Inflation rate is one of the most important economic variables in any country, especially in developing countries like Ghana. Developing countries are prone to high and persistent inflation rates. This rate is particularly important because it measures how prices of goods and services rise in an economy.
When the inflation rate rises too fast, the ability of households to afford basic needs such as food, clothing and shelter becomes difficult. The inflation rate is also crucial to the viability of businesses and investments in economies. When the inflation rate is high, the cost of borrowing rises, which in turn reduces the level of investment, ultimately slowing economic growth. This is why countries with high inflation rates experience a high rate of poverty, depression and eventually social unrest, as we have seen in countries like Zimbabwe, Venezuela and the likes. Impliedly, this rate is a proxy for how much a country’s leadership cares about the well-being of its citizens.
Since the inception of the government of His Excellency Nana Addo Dankwa Akufo-Addo and Dr Mahamudu Bawumia, careful attention has been given to the major known factors affecting inflation: (1) Monetary discipline, (2) Exchange Rate Stability and (3) Food Price Stability. Various interventions were introduced to manage the factors of inflation, eventually bringing down the country’s high inflation rate from a peak of 15.4% at end of 2016 to a single-digit low of
7.7% in Oct 2019.
So what were these interventions?
Firstly, the government ensured that the ratio of Broad Money Supply to GDP remained relatively stable. The Broad Money supply to GDP ratio grew slightly by 3.17% between 2017 to 2019, ensuring Inflation fall from 15.4% to 7.7%, compared to the 21.42% increase in the Broad Money supply to GDP ratio between 2013 to 2016, which made inflation rise from 10.1% to 15.40% over the period. In other words, the current government has not encouraged reckless printing of money, which often leads to inflation.
Secondly, the substantial external reserve build-up by the Government in the last four (4) years helped maintain a relatively stable foreign exchange rate. Based on IMF data, the country’s Total External Reserves (including gold, current US$) rose sharply by 28.92% in three (3) years from year-end 2016 to Dec 2019. This helped in preventing incessant currency depreciation, which often leads to imported inflation in Ghana.

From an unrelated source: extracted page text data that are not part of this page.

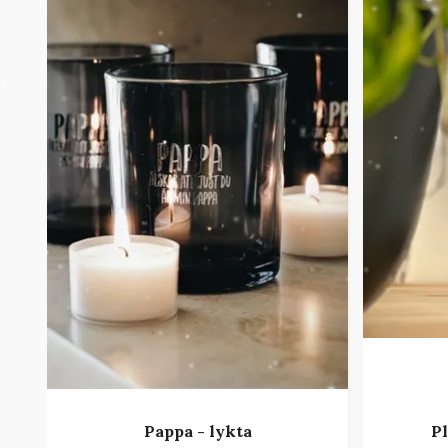
Pappa - lykta
P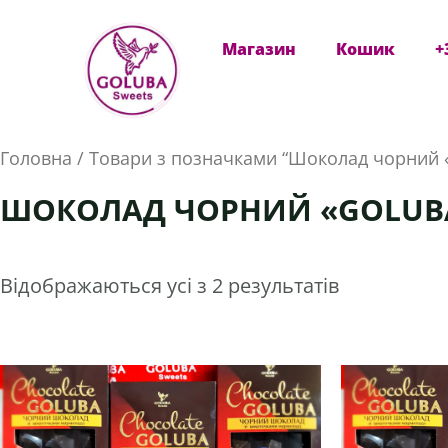
Перейти
Магазин
Кошик
+
до
вмісту
Головна
/ Товари з позначками “Шоколад чорний 
ШОКОЛАД ЧОРНИЙ «GOLUB
Відображаються усі з 2 результатів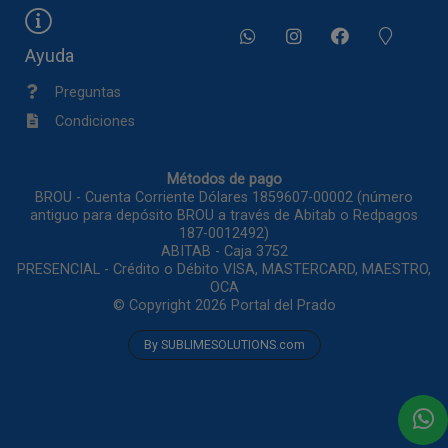
Ayuda
Preguntas
Condiciones
Métodos de pago
BROU - Cuenta Corriente Dólares 1859607-00002 (número
antiguo para depósito BROU a través de Abitab o Redpagos
187-0012492)
ABITAB - Caja 3752
PRESENCIAL - Crédito o Débito VISA, MASTERCARD, MAESTRO,
OCA
© Copyright 2026
Portal del Prado
By SUBLIMESOLUTIONS.com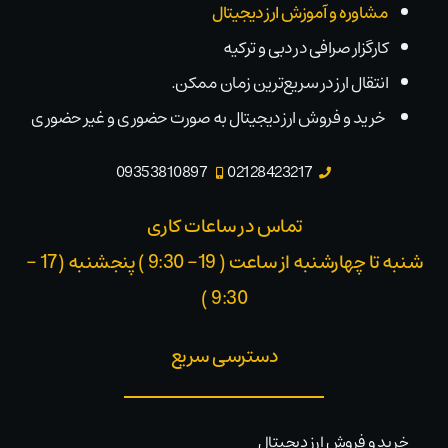
مشاوره و آموزش ارز دیجیتال
کارگزار صرافی در دبی و ترکیه
انتقال ارز در سریع‌ترین زمان ممکن.
خرید و فروش ارز دیجیتال به صورت حضوری و غیر حضوری
09353810897
02128423217
تماس در ساعات کاری
شنبه تا چهارشنبه از ساعت ( 19- 9:30 ) پنجشنبه (17 -
9:30 )​
دسترسی سریع
خرید و فروش ارز دیجیتال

Thirdly, the government ensured food price stability through significant investments in the agricultural sector, improving food productivity. Food inflation reduced from 9.7% to 7.2% between Dec. 2016 and Dec. 2019, compared to the previous government, which allowed food inflation to rise sharply from 8% in Jan. 2013 to 9.7% as of Dec 2016.
Although the recent global pandemic has pushed the inflation rate from a single-digit to a double-digit of 10.33% as of Mar. 2021, it is worth noting that the ingenious current government budget titled “Economic Revitalisation through Completion, Consolidation & Continuity” is geared toward driving real sector productivity and price stabilization, to ensure inflation falls back to a single-digit in the post-pandemic era. This Government is indeed Obaatanpa!!!